Enraged at how unfair life is, Hex runs into the woods and finds himself in a strange clearing that can’t possibly exist where a strange old woman offers him a deal: she’ll rid the world of those who wronged him. All he has to do is accept and they’ll be forgotten, forever. But what Hex doesn’t know is that someone else has been offered the same deal. When Hex’s best friend Tommo wakes up the next day, half-whispered memories make him think that something-or someone-is missing from his life. He sets out to find a way to put the world back the way it was, or find a way to make a new world that could be better for them all.
This book was a wonderful read on so many levels for both middle-grade and older readers. It has an almost nostalgic quality that both left me confused about which decade this book is set in and respecting the timeless feel. The illustrations are beautiful and haunting and are a perfect reflection of the book’s mood. It truly does evoke the atmosphere and the themes of Stranger Things and also reminds me of select Neil Gaiman’s works.
I think this book could’ve benefitted from being longer – the page count is incredibly limited for the amount of repetition that occurs in the plot and I was desperate for some new scenes as a break from the parts I’d already read. The repetition is impactful with the events that are occurring, but I just wanted more, more development to the main characters, more reasons to care about the side characters, more scenes that weren’t directly related to the main plot.

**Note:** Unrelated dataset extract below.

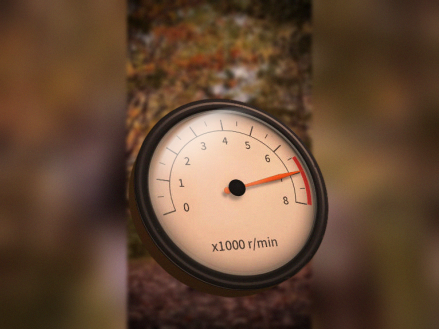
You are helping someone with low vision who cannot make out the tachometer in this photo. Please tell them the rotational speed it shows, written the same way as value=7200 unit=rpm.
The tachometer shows value=7000 unit=rpm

I usually try to refrain from commenting on the formatting of the eARC because I know it’s not a representation of the final product, but the formatting did severely impact my reading experience. Whole paragraphs were missing in places – I can only assume that they were covered by the images – and pages appeared to be in the wrong order at one point. I look forward to having the chance to read a physical copy of this book in the future so I can appreciate the illustrations in all their glory and not feel so lost about what went on in those missing sentences.